Epstein-Barr virus (EBV)-associated cancers harbor a viral TK gene obviating the need for tumor cell transfection with HSV-TK. The viral TK is not expressed unless lytic cycle viral gene expression is activated. Bortezomib, an FDA approved proteasome inhibitor used in therapy for multiple myeloma and mantle cell lymphoma, is effective at activating expression of the viral TK, thereby enabling selective targeting of virally infected cancers with [¹³¹I]FIAU.^{31, 32}

The ratio of the number of decays in the tumor for 37 MBq (1 mCi) of administered activity to the number of total cells in a 1 g tumor was established. The total number of ¹³¹I decays was approximated by

$$N_e={\int }_0^{\infty }A(t)\mathit{dt}\cong \frac{{A_0}_{(\mathit{tumor})}}{{\lambda }_{\mathit{eff}}}=\frac{A_0·f_{\mathit{tu}}·m·T_{\mathit{eff}}}{\ln (2)},$$ (12)

where A₀ is the initial injected activity, f_tu is the fraction of tumor uptake in units of percentage of ID per gram, measured to be 2%, m is the tumor mass (1 g), and T_eff is the effective half-life of ¹³¹I in the tumor, considered to be the physical half-life of ¹³¹I (8.02 days) modulated by the biological half-life taken to be 30 days, for an effective half-life of 6.33 days.

RESULTS

Monte Carlo comparison

The results for the direct comparison between geant4, 3D-RD, and OLINDA/EXM, for ¹³¹I-filled homogenous spheres ranging in size from 1 to 600 g are shown in Fig. 2. Each sphere was simulated with 1 × 10⁶ events for each Monte Carlo type. The difference between GEANT4 and OLINDA/EXM was (0.59% ± 0.38%) averaged over all spheres [Fig. 2b]; the difference between GEANT4 and 3D-RD was (2.42% ± 0.74%). Note that for the small mass values, the voxelization of 3D-RD contributes to the observed differences.

Figure 2.

(a) S-values obtained from three different sources for 1 × 10⁶ events: geant4 (empty circle), olinda (empty triangle), and 3D-RD EGS (triangle) for ¹³¹I-filled homogenous spheres ranging in size from 1 to 600 g. The dotted line is a power law fit (D = am^b) to the olinda data. (b) The difference (in percentage) between the olinda/exm and geant4 results (empty circle) as well as the difference between the 3D-RD and geant4 results (empty triangle).

Dose cell histogram comparison

The dose cell histograms from both models for the 1000 events-to-number-of-cells ratio (N_r) scenario for the 100k cell number is shown in Fig. 3a. A selected set of average and root-mean-square (rms) absorbed dose values from the histograms are given in Table TABLE II.. The average absorbed doses from the hexagonal lattice cellular model and the simple spheres are compared in Fig. 3b.

Figure 3.

Global absorbed dose (AD) results. (a) The cell absorbed dose histograms for the 1000 decays-per-cell ratio (N_r) and 100k cell scenario. (b) Comparison of the average absorbed dose from the MC-simulated hexagonal lattice models with the simple spheres.

Table 2.

Monte Carlo results from a selected group of scenarios.
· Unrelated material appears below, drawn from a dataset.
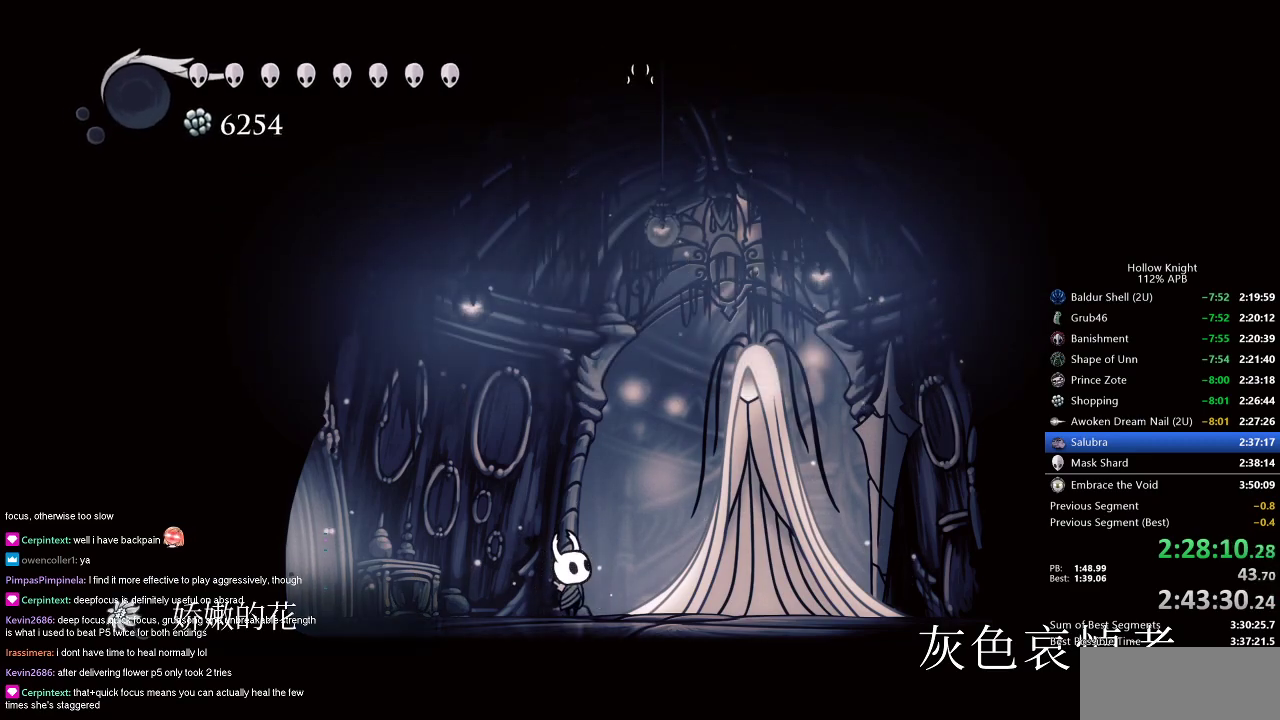
{"keys": ["nail"], "events": [[33, "dnail", "up"], [33, "jump", "up"], [33, "nail", "down"], [133, "jump", "down"], [133, "nail", "up"], [233, "jump", "up"], [233, "nail", "down"], [367, "jump", "down"], [367, "nail", "up"], [450, "jump", "up"], [450, "nail", "down"]]}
Nc	Events per cell (Nr)	AD avg (Gy)	AD rms (Gy)	SF (%)	EUD (Gy)	Gauss Avg (%)	Gauss rms (%)	R2
10k	10	0.03	0.01	98.7	0.03	−0.26	31.2	0.977
10k	100	0.30	0.07	87.0	0.30	−0.04	10.6	0.993
10k	1000	3.00	0.62	17.9	2.88	−0.04	3.75	0.995
20k	10	0.04	0.01	98.6	0.03	−0.05	30.8	0.981
20k	100	0.36	0.08	84.8	0.35	−0.03	10.6	0.995
20k	1000	3.57	0.75	12.1	3.38	0.02	3.78	0.996
50k	10	0.05	0.02	97.9	0.05	0.29	30.8	0.986
50k	100	0.45	0.10	80.8	0.45	0.06	10.6	0.996
50k	1000	4.51	0.95	6.2	4.18	0.12	3.76	0.996
100k	10	0.05	0.02	97.7	0.05	0.14	31.4	0.990
100k	100	0.52	0.12	77.9	0.52	0.04	10.6	0.996
100k	1000	5.24	1.12	3.71	4.75	0.01	3.79	0.997
200k	10	0.06	0.02	97.2	0.06	0.06	30.7	0.989
200k	100	0.61	0.14	74.5	0.61	0.07	10.8	0.997
200k	1000	6.12	1.32	1.98	5.40	0.04	3.83	0.997
500k	10	0.07	0.03	96.8	0.07	0.03	33.2	0.991
500k	100	0.72	0.17	70.4	0.72	0.09	11.2	0.997
500k	1000	7.24	1.58	0.91	6.14	0.07	4.41	0.998
1M	10	0.08	0.03	96.4	0.08	0.04	34.8	0.991
1M	100	0.81	0.19	67.5	0.80	0.07	11.6	0.997
1M	1000	8.03	1.75	0.52	6.65	−0.21	3.97	0.998

Figure 4a shows the same distributions as in Fig. 3a as a function of radial position of the cell in the tumor. Additionally, the scaled absorbed dose values as a function of radius for the same-sized homogenous spheres are shown on the same plot.

Figure 4.

(a) The cell absorbed dose (AD) as a function of radial position in the tumor for the same scenario as (Fig. 3a) (black dots) and the same-sized simple sphere radially binned absorbed dose values (blue triangles). The black dots tail off significantly outside the tumor, as the algorithms perform incomplete absorbed dose calculations for cells between radii of R_T and R_T + R_c. (b) The same cell absorbed dose distribution with respect to the simple sphere’s radial binned average (blue histogram) and the Gaussian fit (red dotted line). (c) A similar cell absorbed dose distribution for a different scenario: 100k cells but with a 10 decays-per-cell ratio (N_r). (d) The rms values of the Gaussian fits obtained for the seven different events-to-cells ratios (N_r) as a function of model cell number: 10 (black), 20 (red), 50 (green), 100 (blue), 200 (yellow), 500 (pink), and 1000 (light blue). The dotted lines show the statistical uncertainty value for the ratio values.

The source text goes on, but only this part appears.